Fed official warns Fannie-Freddie reforms could cause shocks

NEW YORK (Reuters) - A Federal Reserve official warned U.S. lawmakers on Tuesday that any reforms that reduce the massive lending presence of mortgage giants Fannie Mae and Freddie Mac in the multi-family real estate market could shock that sector of the economy.

FILE PHOTO: The Federal Reserve Bank of Boston's President and CEO Eric S. Rosengren speaks during the "Hyman P. Minsky Conference on the State of the U.S. and World Economies", in New York, April 17, 2013. REUTERS/Keith Bedford

Members of Congress and the Trump administration have signaled they will overhaul the two government-sponsored enterprises (GSEs), which the government took over during the 2008 financial crisis, after they suffered massive losses on bad mortgages.

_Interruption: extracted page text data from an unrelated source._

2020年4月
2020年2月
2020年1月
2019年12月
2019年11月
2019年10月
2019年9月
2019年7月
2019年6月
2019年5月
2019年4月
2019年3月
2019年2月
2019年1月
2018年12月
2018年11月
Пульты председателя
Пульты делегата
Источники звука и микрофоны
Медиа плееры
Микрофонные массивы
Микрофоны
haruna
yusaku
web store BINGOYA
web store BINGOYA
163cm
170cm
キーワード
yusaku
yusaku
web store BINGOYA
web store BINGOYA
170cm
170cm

Boston Fed President Eric Rosengren, who also used a speech to warn about the inflationary pressures if U.S. unemployment were to drop much further, said the agencies hold or guarantee some 44 percent of multi-family loans.

“Policymakers looking to reform the GSEs might look at the GSEs’ large and growing footprint in the market and ask whether this level of government-sponsored exposure is safe, and whether that level of government support is appropriate,” he said at New York University Stern School of Business.

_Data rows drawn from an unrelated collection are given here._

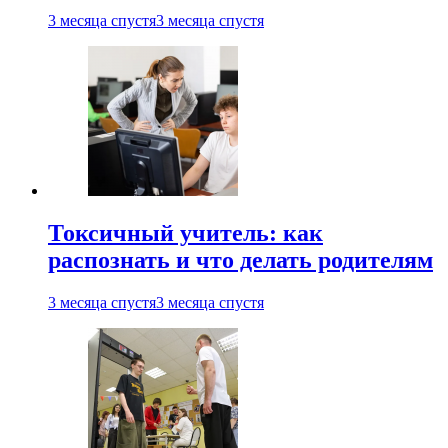
3 месяца спустя
3 месяца спустя
Токсичный учитель: как
распознать и что делать родителям
3 месяца спустя
3 месяца спустя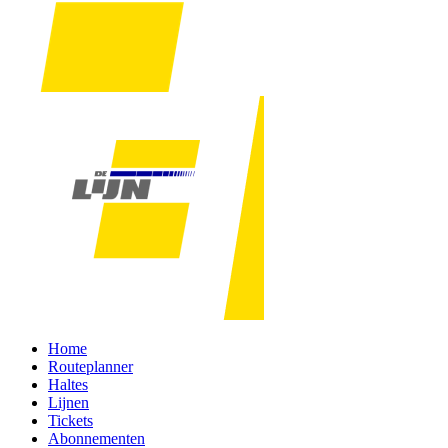
Home
Routeplanner
Haltes
Lijnen
Tickets
Abonnementen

“A potential and significant shock to this sector of the commercial real estate market could occur if proposals require the GSEs to reduce their holdings of multi-family loans.”

Treasury Secretary Steve Mnuchin has said Fannie and Freddie, which guarantee U.S. home loans and repackage them into securities for sale to investors, cannot be left as is for the next four years.

Several reform ideas have been floated in recent years, ranging from turning the GSEs into public companies to phasing them out completely.

It was at least the third time in recent months that Rosengren, an influential regional Fed president, raised concerns about high U.S. real estate prices and how that might exacerbate any future economic downturn.

Scott Crowe, chief investment strategist at CenterSquare Investment Management, a real asset investment arm of BNY Mellon, said the Fed has closely examined multi-family apartment supply in gateway cities such as New York and San Francisco.

The Fed’s focus has tightened credit-lending standards significantly the past six to eight months, he added.

“We haven’t built new apartments or any real estate asset type to the point where you’re seeing significant rent reductions, bankruptcies or people losing a lot of money,” he said.

The Fed has raised rates twice since December in part due to the strong labor market.

Rosengren said U.S. unemployment at 4.4 percent has dropped below its natural equilibrium and could overheat the economy and prompt faster interest-rate hikes if it were to drop below 4 percent. He estimates the “natural employment” level - or the lowest possible level before wage pressures push inflation too high - is roughly 4.7 percent.

He cited a survey in which private economists give a 10 percent chance of unemployment falling below 4 percent.

“Such an overheated economy would likely be accompanied by higher inflation, which in turn would likely elicit higher interest rates,” he said at a commercial real estate conference.